The harsh reality is that we (Americans, Canadians, and most Europeans) have been prospering on the backs of third world nations who exploit their workforce and don’t give a rat’s behind about the environment. It’s easier to create everyday cheap products like T shirts and ironing boards when you can pay child labor wages with no bennies. Think about that the next time you shop discount. Right now we have it pretty good: most of us have decent jobs that allow us to own homes and vehicles that are made here… but all the other stuff like our clothes and appliances etc are made cheaply elsewhere… And next time we go on vacation in Mexico or Dominica, don’t forget to ask what the resort people get paid… peanuts really… So we in the west really can’t claim to be hard done by… most of us are overweight because we don’t walk more than 100 paces in the run of a day… And those of us who do require some physical exertion as part of our daily routine… it’s still nothing compared to what others contend with around the world. We have it pretty good really… thanks in no small part to the unsung sweatshops around the world that have made it possible for us to supersize ourselves and our already outsized lifestyles.
[tup] Well said!
Luckily we just need to accept that some work is better done in low wage countries if we want to keep our high standards. The globalization has proceeded too far to turn it back without endangering our wealth.
Regards, Volker
A lot of the manufacturing would be automated if we didn’t use 3rd world countries.

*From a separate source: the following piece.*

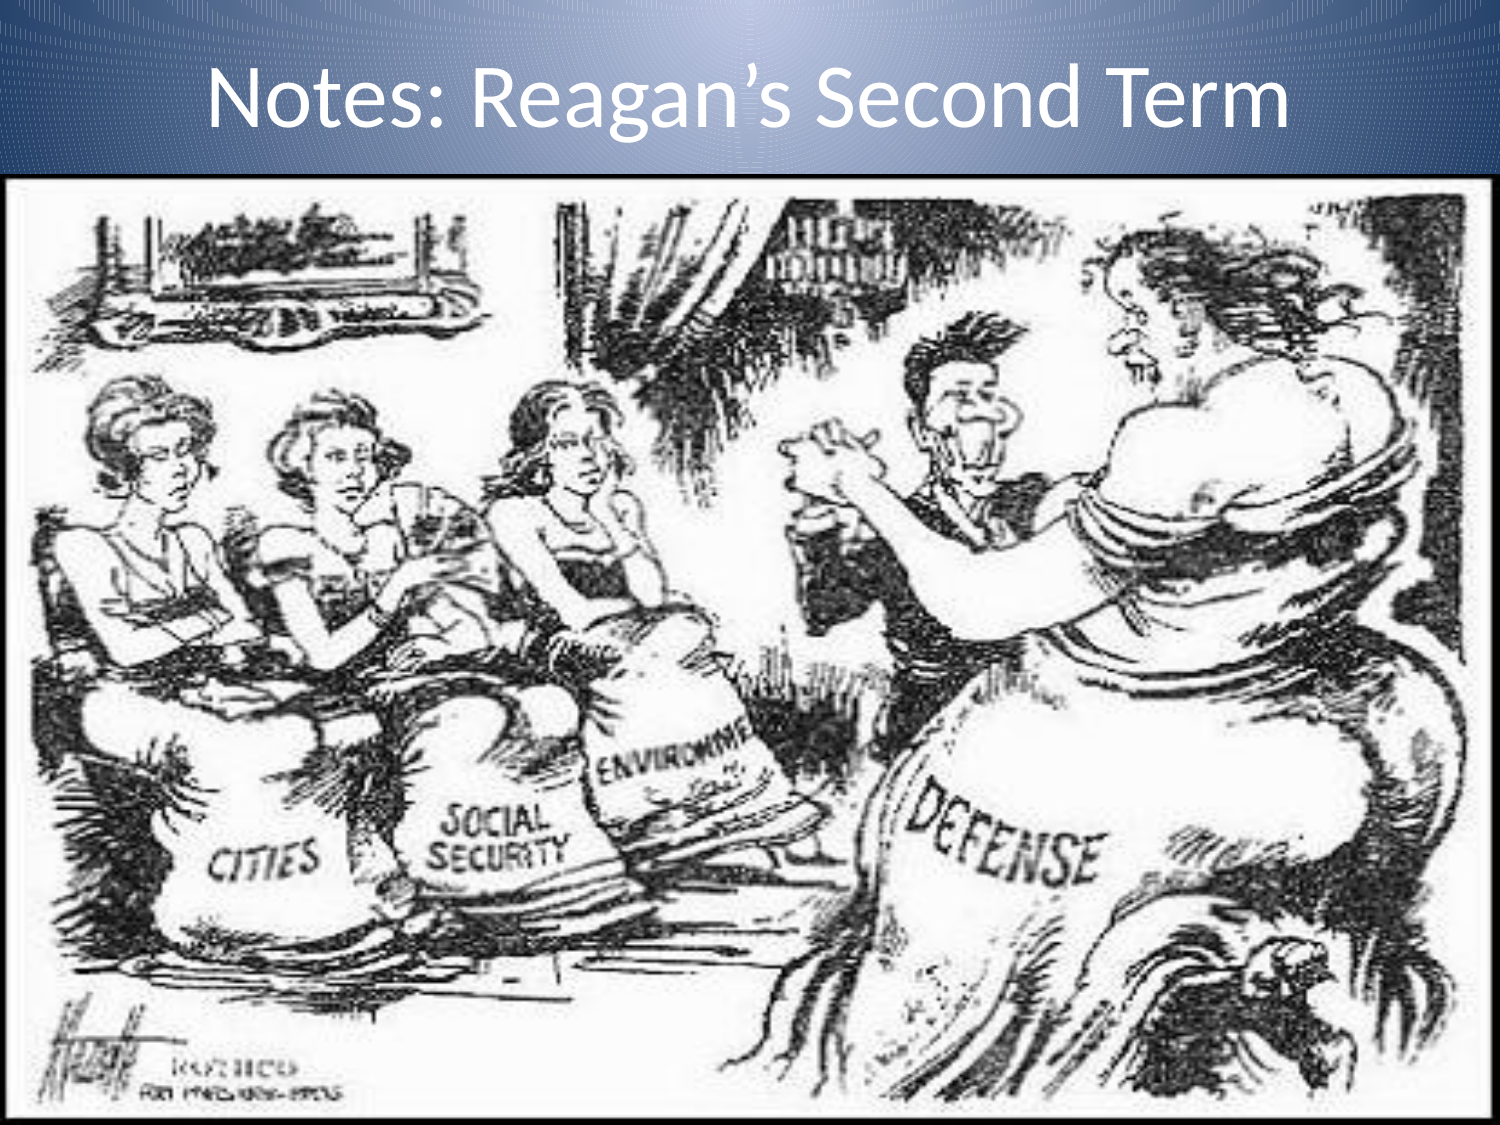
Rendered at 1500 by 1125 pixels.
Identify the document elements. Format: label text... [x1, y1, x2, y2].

title Notes: Reagan’s Second Term [0, 6, 1500, 174]
picture [0, 174, 1500, 1125]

And by that same token there would be a upswing in the machine tool sector to build those additional automation tools.
There is no perfect world.
Just to throw in a little bit of information about Lieutenant General George Patton, here is an excerpt from paperlessarchives.com Third Army After Action Reports:
Under the command of Lieutenant General George S. Patton, Jr., the Third Army participated in eight major operations and gave new meaning to “hard charging, hard hitting, mobile warfare.” The Third Army’s swift and tenacious drive into and through France, Belgium, Luxembourg, Germany, Czechoslovakia, and Austria contributed immeasurably to the destruction of the Nazi war machine of Adolph Hitler’s Germany.

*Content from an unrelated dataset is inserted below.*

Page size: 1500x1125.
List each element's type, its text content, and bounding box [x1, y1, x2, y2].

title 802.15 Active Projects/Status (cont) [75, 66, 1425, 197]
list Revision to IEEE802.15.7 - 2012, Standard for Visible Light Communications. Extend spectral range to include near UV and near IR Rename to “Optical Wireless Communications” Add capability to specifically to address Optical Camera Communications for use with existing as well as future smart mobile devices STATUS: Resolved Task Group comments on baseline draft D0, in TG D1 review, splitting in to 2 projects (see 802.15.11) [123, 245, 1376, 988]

The Third Army liberated or captured 81,522 square miles of territory. An estimated 12,000 cities, towns, and communities were liberated or captured, including 27 cities of more than 50,000 in population. Third Army captured 765,483 prisoners of war. 515,205 of the enemy surrendered during the last week of the war to make a total of 1,280,688 POW’s processed. The enemy lost an estimated 1,280,688 captured, 144,500 killed, and 386,200 wounded, adding up to 1,811,388. By comparison, the Third Army suffered 16,596 killed, 96,241 wounded, and 26,809 missing in action for a total of 139,646 casualties.
This is not a commentary on the current economy, politics, etc. It is just some factual information about the performance of General Patton.